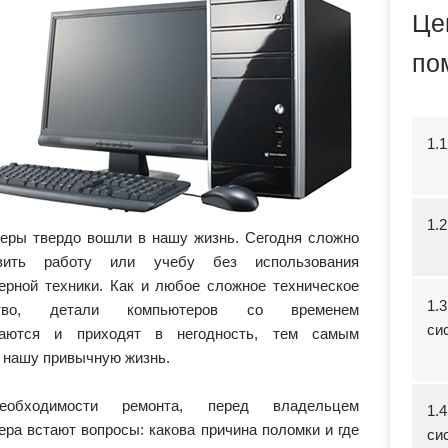
Це
по
1.
1.
еры твердо вошли в нашу жизнь. Сегодня сложно
авить работу или учебу без использования
ерной техники. Как и любое сложное техническое
1.
ство, детали компьютеров со временем
сис
ваются и приходят в негодность, тем самым
 нашу привычную жизнь.
обходимости ремонта, перед владельцем
1.
ера встают вопросы: какова причина поломки и где
си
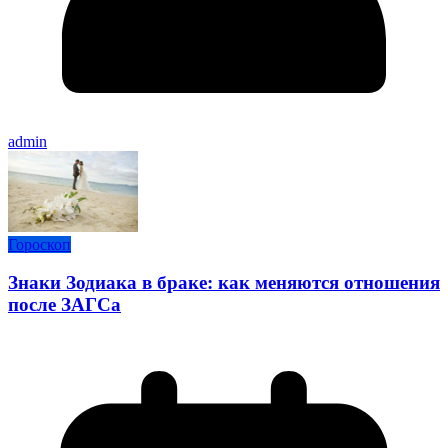
admin
Гороскоп
Знаки Зодиака в браке: как меняются отношения
после ЗАГСа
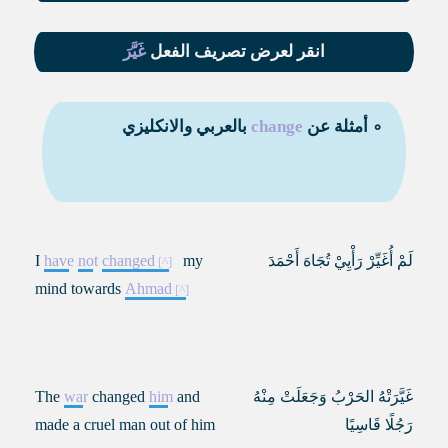
انقر لعرض تصريف الفعل
غَيَّرَ
∘ أمثلة عن
change
بالعربي والانكليزي
لَمْ أُغَيِّرْ رَأْيِيْ تُجَاهَ أَحْمَدَ
my
changed
not
have
I
mind towards
Ahmad
غَيَّرَتْهُ الحَرْبُ وَجَعَلَتْ مِنْهُ
and
him
changed
war
The
رَجُلًا قَاسِيًا
made a cruel man out of him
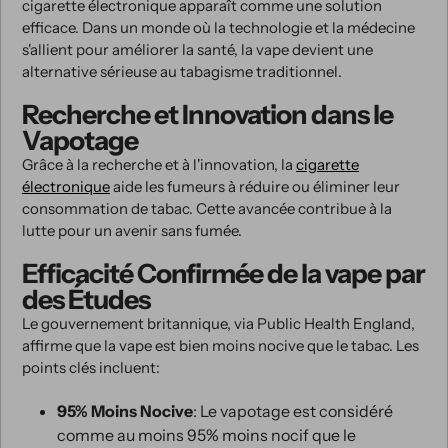
cigarette électronique apparaît comme une solution
efficace. Dans un monde où la technologie et la médecine
s'allient pour améliorer la santé, la vape devient une
alternative sérieuse au tabagisme traditionnel.
Recherche et Innovation dans le
Vapotage
Grâce à la recherche et à l'innovation, la
cigarette
électronique
aide les fumeurs à réduire ou éliminer leur
consommation de tabac. Cette avancée contribue à la
lutte pour un avenir sans fumée.
Efficacité Confirmée de la vape par
des Études
Le gouvernement britannique, via Public Health England,
affirme que la vape est bien moins nocive que le tabac. Les
points clés incluent:
95% Moins Nocive
: Le vapotage est considéré
comme au moins 95% moins nocif que le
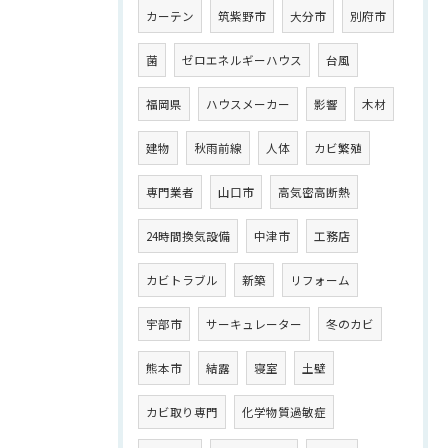
カーテン
筑紫野市
大分市
別府市
菌
ゼロエネルギーハウス
台風
福岡県
ハウスメーカー
影響
木材
建物
秋雨前線
人体
カビ繁殖
専門業者
山口市
高気密高断熱
24時間換気設備
中津市
工務店
カビトラブル
新築
リフォーム
宇部市
サーキュレーター
冬のカビ
熊本市
結露
寝室
土壁
カビ取り専門
化学物質過敏症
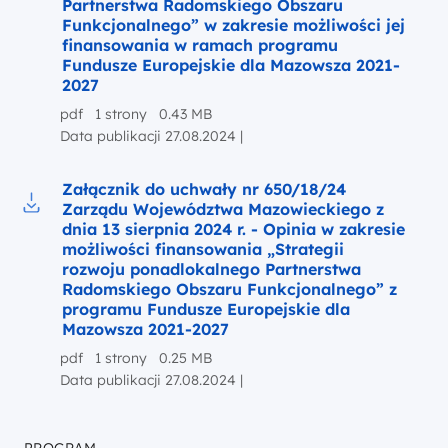
Partnerstwa Radomskiego Obszaru
Funkcjonalnego” w zakresie możliwości jej
finansowania w ramach programu
Fundusze Europejskie dla Mazowsza 2021-
2027
pdf 1 strony 0.43 MB
Data publikacji 27.08.2024 |
Załącznik do uchwały nr 650/18/24
Zarządu Województwa Mazowieckiego z
dnia 13 sierpnia 2024 r. - Opinia w zakresie
możliwości finansowania „Strategii
rozwoju ponadlokalnego Partnerstwa
Radomskiego Obszaru Funkcjonalnego” z
programu Fundusze Europejskie dla
Mazowsza 2021-2027
pdf 1 strony 0.25 MB
Data publikacji 27.08.2024 |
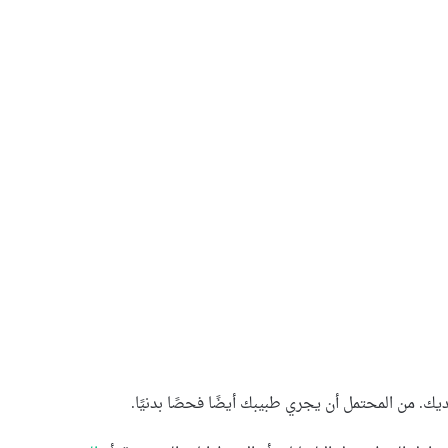
. من المحتمل أن يجري طبيبك أيضًا فحصًا بدنيًا.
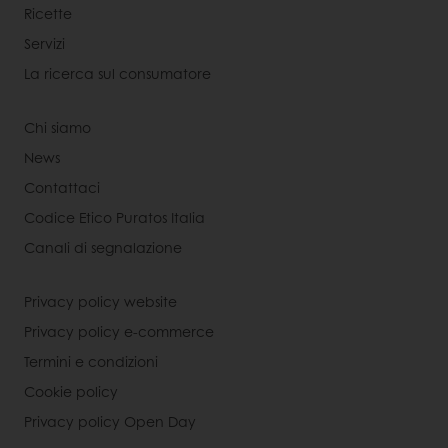
Ricette
Servizi
La ricerca sul consumatore
Chi siamo
News
Contattaci
Codice Etico Puratos Italia
Canali di segnalazione
Privacy policy website
Privacy policy e-commerce
Termini e condizioni
Cookie policy
Privacy policy Open Day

..........

What the task asks: Can you copy every line of text in the listing above exactly as it appears, leaving the pictures out of your answer?

Result of this task:
Це
по
1.
1.
еры твердо вошли в нашу жизнь. Сегодня сложно
авить работу или учебу без использования
ерной техники. Как и любое сложное техническое
1.
ство, детали компьютеров со временем
сис
ваются и приходят в негодность, тем самым
 нашу привычную жизнь.
обходимости ремонта, перед владельцем
1.
ера встают вопросы: какова причина поломки и где
си
admin
Гороскоп
Знаки Зодиака в браке: как меняются отношения
после ЗАГСа
انقر لعرض تصريف الفعل
غَيَّرَ
∘ أمثلة عن
change
بالعربي والانكليزي
لَمْ أُغَيِّرْ رَأْيِيْ تُجَاهَ أَحْمَدَ
my
changed
not
have
I
mind towards
Ahmad
غَيَّرَتْهُ الحَرْبُ وَجَعَلَتْ مِنْهُ
and
him
changed
war
The
رَجُلًا قَاسِيًا
made a cruel man out of him
cigarette électronique apparaît comme une solution
efficace. Dans un monde où la technologie et la médecine
s'allient pour améliorer la santé, la vape devient une
alternative sérieuse au tabagisme traditionnel.
Recherche et Innovation dans le
Vapotage
Grâce à la recherche et à l'innovation, la
cigarette
électronique
aide les fumeurs à réduire ou éliminer leur
consommation de tabac. Cette avancée contribue à la
lutte pour un avenir sans fumée.
Efficacité Confirmée de la vape par
des Études
Le gouvernement britannique, via Public Health England,
affirme que la vape est bien moins nocive que le tabac. Les
points clés incluent:
95% Moins Nocive
: Le vapotage est considéré
comme au moins 95% moins nocif que le
カーテン
筑紫野市
大分市
別府市
菌
ゼロエネルギーハウス
台風
福岡県
ハウスメーカー
影響
木材
建物
秋雨前線
人体
カビ繁殖
専門業者
山口市
高気密高断熱
24時間換気設備
中津市
工務店
カビトラブル
新築
リフォーム
宇部市
サーキュレーター
冬のカビ
熊本市
結露
寝室
土壁
カビ取り専門
化学物質過敏症
Partnerstwa Radomskiego Obszaru
Funkcjonalnego” w zakresie możliwości jej
finansowania w ramach programu
Fundusze Europejskie dla Mazowsza 2021-
2027
pdf 1 strony 0.43 MB
Data publikacji 27.08.2024 |
Załącznik do uchwały nr 650/18/24
Zarządu Województwa Mazowieckiego z
dnia 13 sierpnia 2024 r. - Opinia w zakresie
możliwości finansowania „Strategii
rozwoju ponadlokalnego Partnerstwa
Radomskiego Obszaru Funkcjonalnego” z
programu Fundusze Europejskie dla
Mazowsza 2021-2027
pdf 1 strony 0.25 MB
Data publikacji 27.08.2024 |
. من المحتمل أن يجري طبيبك أيضًا فحصًا بدنيًا.
Ricette
Servizi
La ricerca sul consumatore
Chi siamo
News
Contattaci
Codice Etico Puratos Italia
Canali di segnalazione
Privacy policy website
Privacy policy e-commerce
Termini e condizioni
Cookie policy
Privacy policy Open Day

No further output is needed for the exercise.